=== EXTRAIT DE PAGE ===

Les deux adolescents ont leur refuge, un cube dont Vardan a ouvert un passage et dans lequel ils refont le monde à une autre dimension, celle où l'on peut apercevoir la ville, les gens à travers les lames de bois.
Un jour qu'une prostituée est insultée, ivre et à terre Vardan l'aide à se relever et l'accompagne en sureté sous les yeux abasourdis et écoeurés du narrateur.
"« Si on peut faire ça à une femme… enfin, accepter qu’elle n’ait que cela à vivre, alors pourquoi continuer tout ce cirque ? »
C’était la première fois de ma vie qu’un pareil jugement, inouï dans sa force radicale, s’exprimait : la douleur d’une femme, sa souffrance – admise et tolérée par les autres –, condamnait la totalité de notre monde !"

===

**TRAVAIL À FAIRE**
**a.** Répondez à ces questions sur l'extrait :
(i) Qu'est-ce que Vardan a ouvert dans le cube qui sert de refuge aux deux adolescents ?
(ii) À travers quoi peut-on apercevoir la ville et les gens depuis ce refuge ?
(iii) Dans quel état se trouve la prostituée insultée ?
**b.** Dans l'extrait, reformulez plus brièvement le paragraphe qui commence par « Un jour qu'une prostituée » en conservant ses faits essentiels.
**c.** Prolongez le texte sur Vardan et le narrateur à partir de sa dernière phrase.

=== DONNÉES ===

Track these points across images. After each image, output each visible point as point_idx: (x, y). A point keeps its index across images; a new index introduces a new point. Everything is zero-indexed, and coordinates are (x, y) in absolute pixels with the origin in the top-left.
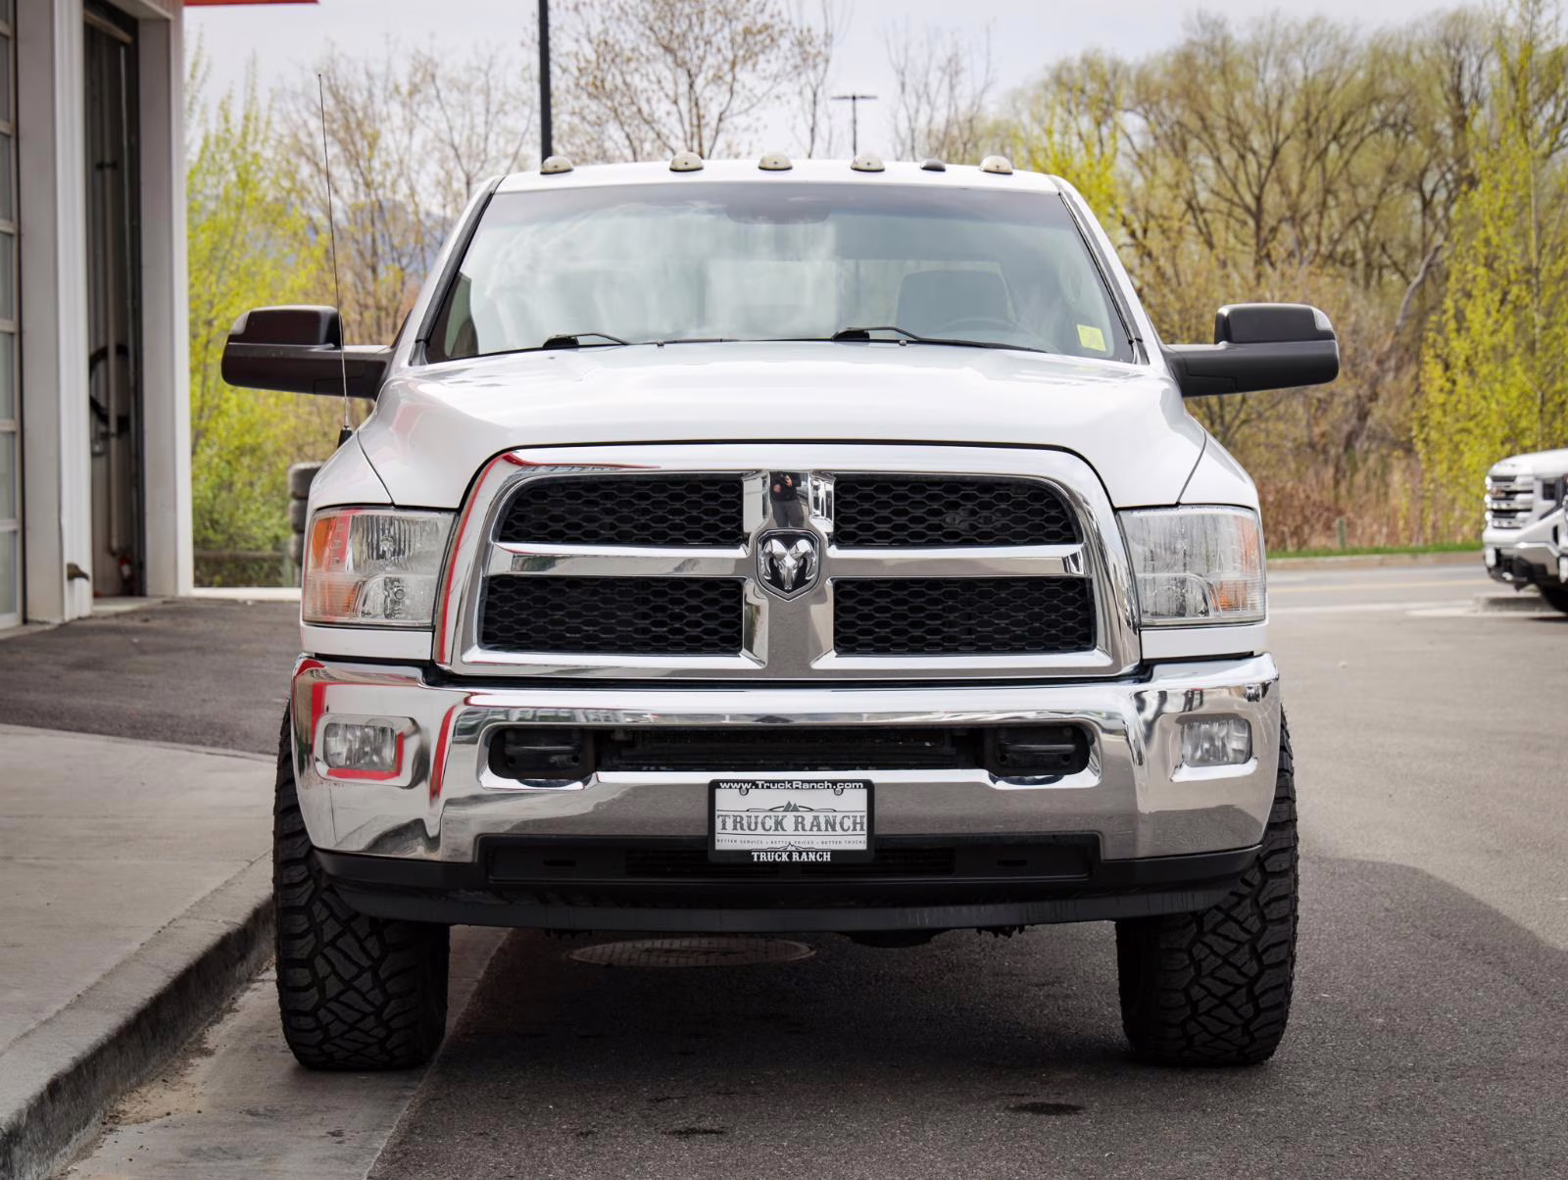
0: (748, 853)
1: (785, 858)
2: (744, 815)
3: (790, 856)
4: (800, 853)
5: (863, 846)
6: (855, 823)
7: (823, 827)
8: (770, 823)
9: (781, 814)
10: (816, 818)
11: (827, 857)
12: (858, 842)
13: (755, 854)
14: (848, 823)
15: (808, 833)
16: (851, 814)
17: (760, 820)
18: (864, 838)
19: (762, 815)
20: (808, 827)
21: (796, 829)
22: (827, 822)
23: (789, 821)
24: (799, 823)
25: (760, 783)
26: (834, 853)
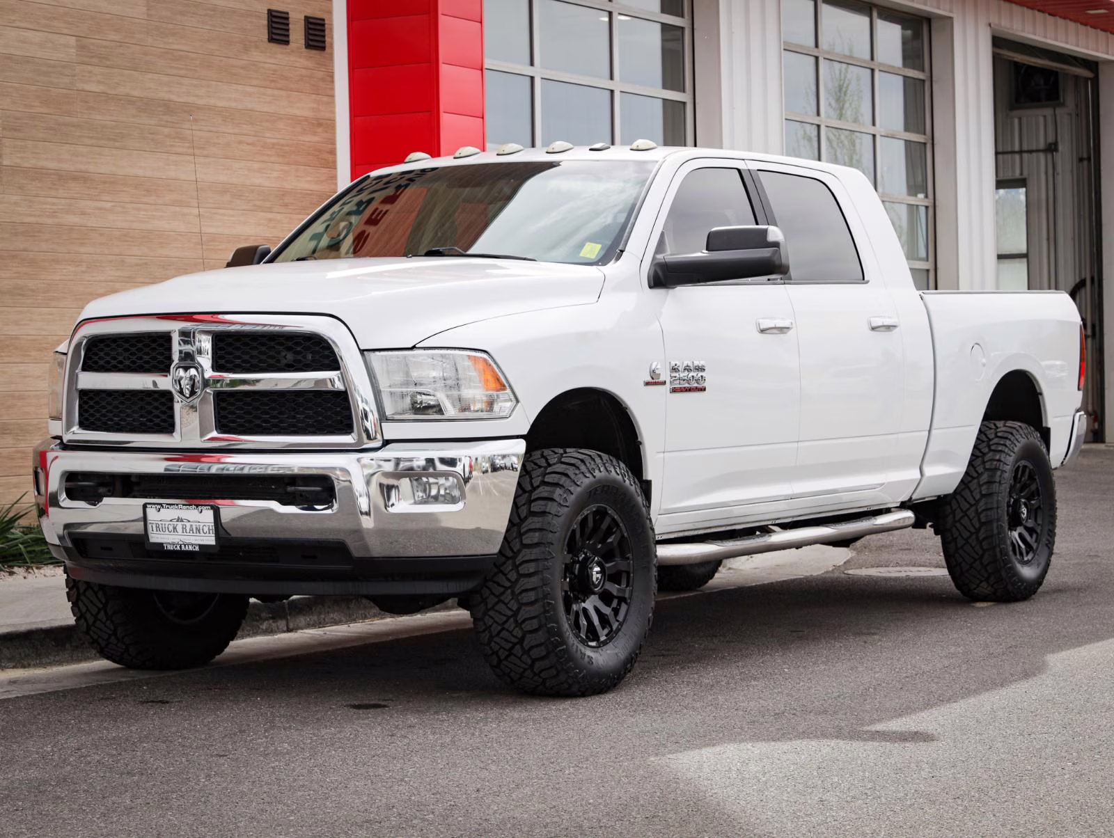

===

**CORRIGÉ**
**a.**
(i) Un passage.
(ii) À travers les lames de bois.
(iii) Elle est ivre et à terre.

**b.** Vardan relève une prostituée ivre, insultée et à terre, puis la raccompagne en sûreté, sous le regard abasourdi et écœuré du narrateur.

**c.**
et plus encore : "Cette façon de penser m’abasourdit par son intransigeance folle et, pourtant, refuser d’admettre la noyade dans la détresse vécue par une seule personne allait m’apparaître, avec l’âge, comme l’unique critère véritable pour évaluer la justesse et la sincérité des plus belles professions de foi humanistes. Une pierre de touche pour chaque projet messianique, pour chaque parole évoquant, « en général », la fraternité et le partage
C'est lors de ses nombreuses visites chez Chamiram, la mère de Vardan que ceux-ci dévoilent au narrateur un peu du passé de leur vie en Arménie et quelques impensables et douloureux secrets. Mais malgré cela il règne une chaleureuse atmosphère dans ce logement démuni mais que Chamiram s'oblige à décorer et où le narrateur reçoit amitié et s'évade de l'orphelinat.
Des révélations données ou entendues le narrateur s'interroge sur le peuple, l'ethnie à laquelle son ami appartient.
"Et c’est là, ne parvenant plus à retenir ma curiosité, que je lui demandai, un peu abruptement :
« Mais toi, tu… te sens plutôt arménien ou… juste soviétique, comme nous tous. Enfin, tu crois appartenir à quel peuple ? »"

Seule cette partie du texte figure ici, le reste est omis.